• [Records for this exercise]:
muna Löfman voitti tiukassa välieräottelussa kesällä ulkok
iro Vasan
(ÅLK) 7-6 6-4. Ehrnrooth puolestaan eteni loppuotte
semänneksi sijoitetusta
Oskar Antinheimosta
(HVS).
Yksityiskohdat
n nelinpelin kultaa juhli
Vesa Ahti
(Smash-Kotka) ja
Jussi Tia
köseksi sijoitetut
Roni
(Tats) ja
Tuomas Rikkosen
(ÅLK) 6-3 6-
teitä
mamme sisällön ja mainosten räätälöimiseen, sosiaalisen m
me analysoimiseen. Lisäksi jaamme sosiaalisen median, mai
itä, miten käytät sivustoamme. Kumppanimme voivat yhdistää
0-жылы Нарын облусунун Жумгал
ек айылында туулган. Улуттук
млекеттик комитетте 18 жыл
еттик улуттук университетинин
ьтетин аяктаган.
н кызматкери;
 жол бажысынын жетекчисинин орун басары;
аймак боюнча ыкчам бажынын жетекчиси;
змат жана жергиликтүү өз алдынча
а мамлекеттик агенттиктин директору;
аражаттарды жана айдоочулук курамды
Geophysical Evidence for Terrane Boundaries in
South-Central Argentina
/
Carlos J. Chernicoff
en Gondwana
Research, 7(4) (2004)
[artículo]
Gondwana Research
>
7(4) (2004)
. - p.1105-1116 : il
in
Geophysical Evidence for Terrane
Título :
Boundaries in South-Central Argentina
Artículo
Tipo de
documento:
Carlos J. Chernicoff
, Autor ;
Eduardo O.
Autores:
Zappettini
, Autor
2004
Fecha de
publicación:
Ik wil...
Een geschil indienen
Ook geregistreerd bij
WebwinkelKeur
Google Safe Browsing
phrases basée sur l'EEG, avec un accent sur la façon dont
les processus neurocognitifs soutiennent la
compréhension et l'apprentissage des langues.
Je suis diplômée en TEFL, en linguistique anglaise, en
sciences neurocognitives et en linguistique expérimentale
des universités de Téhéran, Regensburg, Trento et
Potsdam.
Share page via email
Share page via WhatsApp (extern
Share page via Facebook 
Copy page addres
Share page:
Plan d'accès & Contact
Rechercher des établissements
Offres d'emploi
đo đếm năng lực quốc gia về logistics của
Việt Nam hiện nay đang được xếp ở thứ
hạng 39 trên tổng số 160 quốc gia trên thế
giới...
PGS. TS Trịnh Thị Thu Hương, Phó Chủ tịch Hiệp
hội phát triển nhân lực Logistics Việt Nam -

• [Exercise]:
All entries are to be printed once more, exactly as given.

• [Response to this task]:
muna Löfman voitti tiukassa välieräottelussa kesällä ulkok
iro Vasan
(ÅLK) 7-6 6-4. Ehrnrooth puolestaan eteni loppuotte
semänneksi sijoitetusta
Oskar Antinheimosta
(HVS).
Yksityiskohdat
n nelinpelin kultaa juhli
Vesa Ahti
(Smash-Kotka) ja
Jussi Tia
köseksi sijoitetut
Roni
(Tats) ja
Tuomas Rikkosen
(ÅLK) 6-3 6-
teitä
mamme sisällön ja mainosten räätälöimiseen, sosiaalisen m
me analysoimiseen. Lisäksi jaamme sosiaalisen median, mai
itä, miten käytät sivustoamme. Kumppanimme voivat yhdistää
0-жылы Нарын облусунун Жумгал
ек айылында туулган. Улуттук
млекеттик комитетте 18 жыл
еттик улуттук университетинин
ьтетин аяктаган.
н кызматкери;
 жол бажысынын жетекчисинин орун басары;
аймак боюнча ыкчам бажынын жетекчиси;
змат жана жергиликтүү өз алдынча
а мамлекеттик агенттиктин директору;
аражаттарды жана айдоочулук курамды
Geophysical Evidence for Terrane Boundaries in
South-Central Argentina
/
Carlos J. Chernicoff
en Gondwana
Research, 7(4) (2004)
[artículo]
Gondwana Research
>
7(4) (2004)
. - p.1105-1116 : il
in
Geophysical Evidence for Terrane
Título :
Boundaries in South-Central Argentina
Artículo
Tipo de
documento:
Carlos J. Chernicoff
, Autor ;
Eduardo O.
Autores:
Zappettini
, Autor
2004
Fecha de
publicación:
Ik wil...
Een geschil indienen
Ook geregistreerd bij
WebwinkelKeur
Google Safe Browsing
phrases basée sur l'EEG, avec un accent sur la façon dont
les processus neurocognitifs soutiennent la
compréhension et l'apprentissage des langues.
Je suis diplômée en TEFL, en linguistique anglaise, en
sciences neurocognitives et en linguistique expérimentale
des universités de Téhéran, Regensburg, Trento et
Potsdam.
Share page via email
Share page via WhatsApp (extern
Share page via Facebook 
Copy page addres
Share page:
Plan d'accès & Contact
Rechercher des établissements
Offres d'emploi
đo đếm năng lực quốc gia về logistics của
Việt Nam hiện nay đang được xếp ở thứ
hạng 39 trên tổng số 160 quốc gia trên thế
giới...
PGS. TS Trịnh Thị Thu Hương, Phó Chủ tịch Hiệp
hội phát triển nhân lực Logistics Việt Nam -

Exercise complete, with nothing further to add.